画面上では、撮影モードやセルフィーの切り替えなどに加え、カメラの詳細な設定も可能。特に、ISO感度やホワイトバランス、シャッタースピードなどのマニュアル設定はアプリからしか変更できないので、より凝った撮影をしたい場合に利用するとよいでしょう。

撮影した動画はスマートフォンの大画面で再生できます。ただ、撮影したデータは本体のmicroSDカードに保存されるので、スマートフォンに保存したい場合は手動で転送する必要があります。新たに撮影された動画を検出するとスマートフォンへのダウンロードを促す表示は出ますが、自動で保存されるわけではないので注意が必要です。

DJI Mimoのアプリはスマートフォンに装着すると自動で立ち上がり、使い勝手は悪くありません。保存した複数の動画を選択してエフェクトやサウンドを選ぶと、ストーリー動画を簡単に作成する機能も備えています。
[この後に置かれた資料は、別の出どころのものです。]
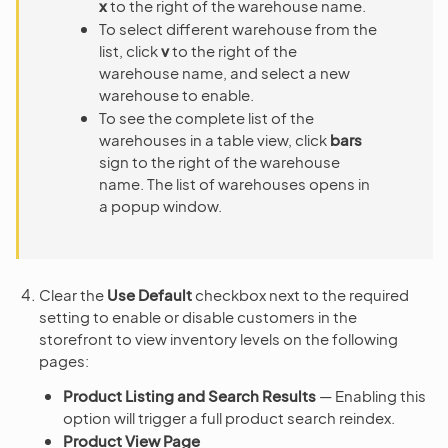
x
to the right of the warehouse name.
To select different warehouse from the
list, click
v
to the right of the
warehouse name, and select a new
warehouse to enable.
To see the complete list of the
warehouses in a table view, click
bars
sign to the right of the warehouse
name. The list of warehouses opens in
a popup window.
Clear the
Use Default
checkbox next to the required
setting to enable or disable customers in the
storefront to view inventory levels on the following
pages:
Product Listing and Search Results
— Enabling this
option will trigger a full product search reindex.
Product View Page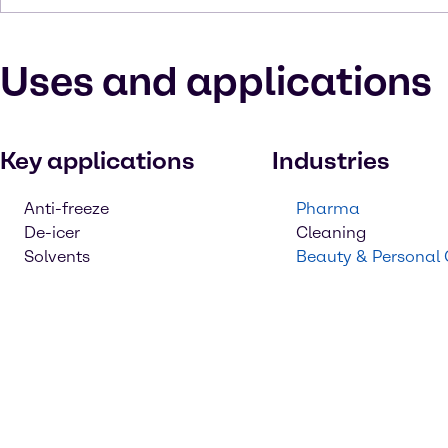
Uses and applications
Key applications
Industries
Anti-freeze
Pharma
De-icer
Cleaning
Solvents
Beauty & Personal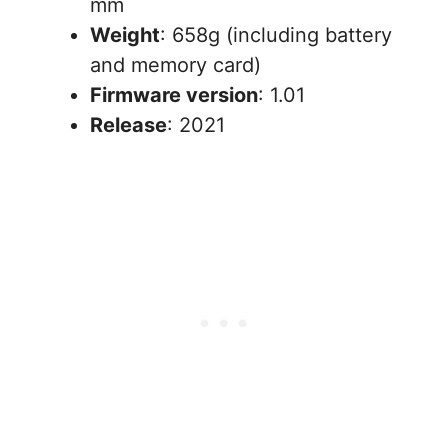
mm
Weight
: 658g (including battery
and memory card)
Firmware version
: 1.01
Release
: 2021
一般的なデジタルカメラやスマートフォンのカメラを立ち上げるのに比べるとワンアクション増えますが、Osmo Pocket単体では不可能なことがいろいろできるようになるのが注目です。

高性能スマホを所有している人には悩ましいが、手軽さは大きな魅力

Osmo Pocketは、見苦しさを感じさせるぶれや揺れを大幅に低減した動画がいとも簡単に撮影でき、「高性能ジンバル搭載カメラ」の決定版ともいうべき高い完成度を持っていると感じました。小型軽量で持ち運びやすく、しかも手軽に扱えるので、これまでジンバル搭載カメラやスマホ用ジンバルを敬遠していた人も満足できるでしょう。

とはいえ、Osmo Pocketには大きなライバルが存在します。多くの人が持っているスマートフォンです。高画質化や高性能化が著しいスマートフォンのカメラは、画質面ではOsmo Pocketより優れた機種も多く、手ぶれ補正も強力になっています。スマートフォンを装着して使うタイプのジンバルは、最新の「Osmo Mobile 2」が16,800円で購入できるなど、かなり手ごろになっています。すでに高画質カメラを搭載したスマートフォンを使っている人が、16,800円のOsmo Mobile 2ではなく44,900円のOsmo Pocketを選ぶかどうかは、かなり悩ましいといえます。

  • DJIが2018年1月に発売したスマートフォン用スタビライザー「Osmo Mobile 2」。実売価格は税込み16,800円

  • Osmo Pocketと比べると、本体はかなり大柄で重いのが欠点といえる

Osmo Mobile 2は大きく重いうえ、手持ちのスマートフォンを装着してアプリと接続……といった手順も必要になります。ただ、使い慣れたスマートフォンの画質でそのまま撮影できる点や、スマートフォンを買い換えれば常に最新カメラで撮影できる点、そして安価な点が大きなメリットといえます。

ただ、大きいうえに面倒な接続作業が必要になるOsmo Mobile 2は、そのうち使わなくなるだろうな…という懸念を持っています。積極的に使いたい人には、Osmo Pocketがベターでしょう。観光地などを歩きつつ撮影したい、手持ちで手軽に自撮り動画を作成したい、という用途を考えている人なら、ぜひ注目してほしい製品といえます。